#### Provided text:
-- -- --

On more traditional infrastructure in Asia, Adia is an investor in Cube Highways in India and has made a number of platform-style investments that tie into the Energy Transition including ReNew Power, the Greenko Group, and Equis Development.
THE INFRASTRUCTURE AND INFLATION LINK
2022 appears set to be a year of robust global economic growth particularly in the developed world, according to the IMF’s projections of 4.4% GDP growth this year, which is higher than the long run average of 3.4%. There is also the expectation of financial experts that economies will experience elevated levels of inflation.
“Historically, the two main drivers of returns for infrastructure and property are both of those variables,” Daniel McCormack, senior economist at Macquarie Asset Management told AsianInvestor. “For infrastructure, inflation is the more potent driver, and for property its more relative to GDP growth.”
“In regions like Europe and Australia, for many regulated utilities infrastructure such as gas and electricity distribution networks are run on a regulated asset base model, where basically the regulator just gives you a real return on your invested capital, making it a perfect inflation hedge,” he said.
Other regulated utilities may not give the investor the same real return, but the regulation often stipulates that you can increase prices by an amount that is linked with the previous year’s consumer price index (CPI).
“For instance, if the CPI last December went up 5%, you also get a 5% increase in price on that utility —therefore your revenue line basically moves up with inflation,” said McCormack. “Now, the asset is not a perfect inflation hedge because you also must consider your cost line, but it is pretty close.”

-- -- --

Saved entries
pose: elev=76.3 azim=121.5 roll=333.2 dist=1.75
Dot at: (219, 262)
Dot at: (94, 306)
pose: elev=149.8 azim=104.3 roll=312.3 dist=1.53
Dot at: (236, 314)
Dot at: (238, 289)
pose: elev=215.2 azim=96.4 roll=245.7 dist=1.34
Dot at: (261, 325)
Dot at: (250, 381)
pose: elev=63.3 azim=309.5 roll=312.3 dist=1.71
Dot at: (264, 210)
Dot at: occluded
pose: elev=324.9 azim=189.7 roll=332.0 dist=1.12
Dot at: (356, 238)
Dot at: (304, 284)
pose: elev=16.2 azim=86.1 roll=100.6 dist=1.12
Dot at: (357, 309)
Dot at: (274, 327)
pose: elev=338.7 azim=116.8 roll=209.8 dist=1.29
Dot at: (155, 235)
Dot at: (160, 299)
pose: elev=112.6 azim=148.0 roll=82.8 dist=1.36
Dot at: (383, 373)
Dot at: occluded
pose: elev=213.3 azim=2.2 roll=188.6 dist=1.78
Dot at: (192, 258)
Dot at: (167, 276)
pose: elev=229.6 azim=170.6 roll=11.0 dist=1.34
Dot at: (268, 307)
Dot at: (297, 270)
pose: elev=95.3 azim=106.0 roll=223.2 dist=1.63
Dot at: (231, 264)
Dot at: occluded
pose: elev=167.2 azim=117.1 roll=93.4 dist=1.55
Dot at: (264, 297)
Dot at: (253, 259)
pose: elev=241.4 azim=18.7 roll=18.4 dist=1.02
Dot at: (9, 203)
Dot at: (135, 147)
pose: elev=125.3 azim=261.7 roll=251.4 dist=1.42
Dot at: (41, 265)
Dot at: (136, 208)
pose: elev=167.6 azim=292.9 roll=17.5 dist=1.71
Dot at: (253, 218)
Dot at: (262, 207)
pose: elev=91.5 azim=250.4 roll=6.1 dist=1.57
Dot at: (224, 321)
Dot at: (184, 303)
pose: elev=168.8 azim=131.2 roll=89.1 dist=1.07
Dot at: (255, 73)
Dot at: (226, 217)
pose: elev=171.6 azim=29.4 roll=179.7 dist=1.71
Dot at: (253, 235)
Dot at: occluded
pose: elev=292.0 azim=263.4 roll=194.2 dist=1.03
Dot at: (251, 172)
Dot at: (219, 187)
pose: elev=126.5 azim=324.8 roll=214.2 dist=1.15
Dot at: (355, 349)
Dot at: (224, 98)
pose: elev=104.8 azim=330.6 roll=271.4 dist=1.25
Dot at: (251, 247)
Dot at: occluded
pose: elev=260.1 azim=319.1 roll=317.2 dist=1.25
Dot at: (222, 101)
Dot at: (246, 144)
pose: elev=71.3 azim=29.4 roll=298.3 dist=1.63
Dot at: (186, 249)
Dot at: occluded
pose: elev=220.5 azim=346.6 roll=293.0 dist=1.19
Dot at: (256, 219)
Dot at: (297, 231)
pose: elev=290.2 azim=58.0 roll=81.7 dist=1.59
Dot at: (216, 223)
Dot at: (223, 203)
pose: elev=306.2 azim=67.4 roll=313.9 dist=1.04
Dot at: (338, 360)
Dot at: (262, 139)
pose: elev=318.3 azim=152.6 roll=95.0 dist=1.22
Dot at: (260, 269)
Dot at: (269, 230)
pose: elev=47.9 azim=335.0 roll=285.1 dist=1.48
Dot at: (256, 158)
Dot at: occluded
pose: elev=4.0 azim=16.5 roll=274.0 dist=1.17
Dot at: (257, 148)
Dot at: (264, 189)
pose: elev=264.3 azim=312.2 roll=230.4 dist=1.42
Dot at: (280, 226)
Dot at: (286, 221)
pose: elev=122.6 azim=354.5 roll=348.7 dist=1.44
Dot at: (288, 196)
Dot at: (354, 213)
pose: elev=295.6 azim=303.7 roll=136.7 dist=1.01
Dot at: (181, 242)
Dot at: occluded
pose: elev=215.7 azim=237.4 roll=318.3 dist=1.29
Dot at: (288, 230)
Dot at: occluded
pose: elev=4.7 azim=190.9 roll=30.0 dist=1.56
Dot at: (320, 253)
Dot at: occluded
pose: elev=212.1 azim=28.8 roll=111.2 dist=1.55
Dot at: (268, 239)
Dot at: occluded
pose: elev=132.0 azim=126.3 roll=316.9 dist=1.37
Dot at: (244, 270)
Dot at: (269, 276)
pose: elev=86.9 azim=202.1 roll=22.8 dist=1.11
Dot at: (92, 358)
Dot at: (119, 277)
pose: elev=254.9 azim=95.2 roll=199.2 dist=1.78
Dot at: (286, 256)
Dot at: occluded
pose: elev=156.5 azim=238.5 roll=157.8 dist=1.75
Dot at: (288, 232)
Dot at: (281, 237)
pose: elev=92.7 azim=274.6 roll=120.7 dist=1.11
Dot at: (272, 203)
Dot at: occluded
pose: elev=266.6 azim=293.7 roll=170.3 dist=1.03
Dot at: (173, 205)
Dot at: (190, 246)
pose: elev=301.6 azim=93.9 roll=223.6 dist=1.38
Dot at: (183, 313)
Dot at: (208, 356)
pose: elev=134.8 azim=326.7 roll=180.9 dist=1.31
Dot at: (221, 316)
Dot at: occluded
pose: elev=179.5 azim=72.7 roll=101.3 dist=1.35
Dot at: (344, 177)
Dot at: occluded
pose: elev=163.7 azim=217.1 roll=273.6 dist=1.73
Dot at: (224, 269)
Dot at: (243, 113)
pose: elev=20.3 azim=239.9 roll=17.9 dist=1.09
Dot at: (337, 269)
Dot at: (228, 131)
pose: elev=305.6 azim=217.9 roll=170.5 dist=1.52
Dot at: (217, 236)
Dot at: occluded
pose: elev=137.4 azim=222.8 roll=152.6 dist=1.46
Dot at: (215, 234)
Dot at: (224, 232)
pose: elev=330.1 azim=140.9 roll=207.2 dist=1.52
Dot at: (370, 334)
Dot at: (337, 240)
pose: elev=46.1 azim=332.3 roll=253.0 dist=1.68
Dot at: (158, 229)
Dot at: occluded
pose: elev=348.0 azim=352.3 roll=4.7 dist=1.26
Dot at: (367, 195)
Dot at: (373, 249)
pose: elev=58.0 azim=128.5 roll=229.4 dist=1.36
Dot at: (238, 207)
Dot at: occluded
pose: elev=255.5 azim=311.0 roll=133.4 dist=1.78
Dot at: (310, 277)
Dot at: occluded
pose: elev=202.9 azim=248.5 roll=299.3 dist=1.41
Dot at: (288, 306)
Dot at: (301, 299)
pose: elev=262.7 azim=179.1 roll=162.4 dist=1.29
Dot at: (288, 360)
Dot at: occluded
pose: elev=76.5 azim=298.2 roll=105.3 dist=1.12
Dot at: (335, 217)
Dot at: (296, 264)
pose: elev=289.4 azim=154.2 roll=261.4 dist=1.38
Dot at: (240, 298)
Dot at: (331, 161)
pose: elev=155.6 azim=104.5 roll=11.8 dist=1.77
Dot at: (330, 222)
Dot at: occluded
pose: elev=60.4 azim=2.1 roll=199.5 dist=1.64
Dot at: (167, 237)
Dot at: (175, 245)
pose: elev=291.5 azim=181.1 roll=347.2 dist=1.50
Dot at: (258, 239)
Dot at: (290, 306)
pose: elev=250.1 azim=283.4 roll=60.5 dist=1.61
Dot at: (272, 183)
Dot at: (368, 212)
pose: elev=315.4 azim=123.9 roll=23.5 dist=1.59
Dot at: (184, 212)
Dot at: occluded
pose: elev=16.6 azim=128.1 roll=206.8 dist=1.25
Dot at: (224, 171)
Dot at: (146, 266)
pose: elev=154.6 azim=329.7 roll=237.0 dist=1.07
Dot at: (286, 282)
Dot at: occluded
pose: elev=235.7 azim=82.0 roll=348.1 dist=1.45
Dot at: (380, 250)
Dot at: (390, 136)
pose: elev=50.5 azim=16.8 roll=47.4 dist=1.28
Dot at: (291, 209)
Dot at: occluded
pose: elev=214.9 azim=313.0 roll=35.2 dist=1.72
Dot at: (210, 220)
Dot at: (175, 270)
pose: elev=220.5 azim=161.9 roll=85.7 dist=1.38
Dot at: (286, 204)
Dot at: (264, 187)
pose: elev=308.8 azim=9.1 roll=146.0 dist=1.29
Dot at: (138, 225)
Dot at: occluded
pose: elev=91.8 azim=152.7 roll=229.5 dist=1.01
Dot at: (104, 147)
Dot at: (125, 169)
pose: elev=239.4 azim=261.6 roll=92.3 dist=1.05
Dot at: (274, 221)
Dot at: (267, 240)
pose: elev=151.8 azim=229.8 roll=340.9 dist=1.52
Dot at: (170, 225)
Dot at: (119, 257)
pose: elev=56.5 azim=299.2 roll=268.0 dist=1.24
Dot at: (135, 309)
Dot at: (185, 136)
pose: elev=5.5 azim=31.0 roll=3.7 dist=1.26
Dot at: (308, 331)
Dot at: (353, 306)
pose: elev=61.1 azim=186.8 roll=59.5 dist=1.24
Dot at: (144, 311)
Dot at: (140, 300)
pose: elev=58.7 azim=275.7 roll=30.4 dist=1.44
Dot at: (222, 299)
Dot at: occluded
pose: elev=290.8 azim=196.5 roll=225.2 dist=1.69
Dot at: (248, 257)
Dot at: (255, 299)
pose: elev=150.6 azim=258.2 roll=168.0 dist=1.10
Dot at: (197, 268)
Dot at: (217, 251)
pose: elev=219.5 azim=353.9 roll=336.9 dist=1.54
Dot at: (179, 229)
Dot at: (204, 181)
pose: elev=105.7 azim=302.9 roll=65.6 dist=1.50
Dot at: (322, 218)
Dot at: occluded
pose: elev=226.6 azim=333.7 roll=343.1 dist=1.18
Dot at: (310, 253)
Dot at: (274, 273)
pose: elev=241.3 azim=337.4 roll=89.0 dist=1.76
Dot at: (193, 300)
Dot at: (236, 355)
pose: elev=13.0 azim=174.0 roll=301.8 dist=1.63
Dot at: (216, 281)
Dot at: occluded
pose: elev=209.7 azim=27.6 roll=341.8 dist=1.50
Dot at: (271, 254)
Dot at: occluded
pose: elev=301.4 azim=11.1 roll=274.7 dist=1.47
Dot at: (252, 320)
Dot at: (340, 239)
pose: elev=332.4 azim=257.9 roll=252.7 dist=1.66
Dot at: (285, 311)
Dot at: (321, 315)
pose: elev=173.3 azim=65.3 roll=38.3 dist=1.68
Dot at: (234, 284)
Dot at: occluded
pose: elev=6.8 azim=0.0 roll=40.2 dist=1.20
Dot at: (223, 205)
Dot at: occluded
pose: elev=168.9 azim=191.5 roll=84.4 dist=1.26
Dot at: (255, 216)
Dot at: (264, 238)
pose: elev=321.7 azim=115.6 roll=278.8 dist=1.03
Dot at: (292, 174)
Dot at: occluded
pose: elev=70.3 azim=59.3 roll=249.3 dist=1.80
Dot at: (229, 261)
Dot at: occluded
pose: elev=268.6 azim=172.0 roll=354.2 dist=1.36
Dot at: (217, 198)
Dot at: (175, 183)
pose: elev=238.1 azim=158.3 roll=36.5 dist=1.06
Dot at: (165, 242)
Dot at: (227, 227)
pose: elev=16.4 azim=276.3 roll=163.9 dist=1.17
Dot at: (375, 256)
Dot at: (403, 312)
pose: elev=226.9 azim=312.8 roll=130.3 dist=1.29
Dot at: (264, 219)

-- -- --

#### Exercise A:
From the infrastructure and inflation text, reproduce word for word the section that begins with the words containing "Other regulated utilities" and ends with "price index (CPI).".
#### Exercise B:
In the infrastructure and inflation text, what position does Daniel McCormack hold, and at which firm?

#### Solution A:
Other regulated utilities may not give the investor the same real return, but the regulation often stipulates that you can increase prices by an amount that is linked with the previous year’s consumer price index (CPI).

#### Solution B:
He is a senior economist at Macquarie Asset Management.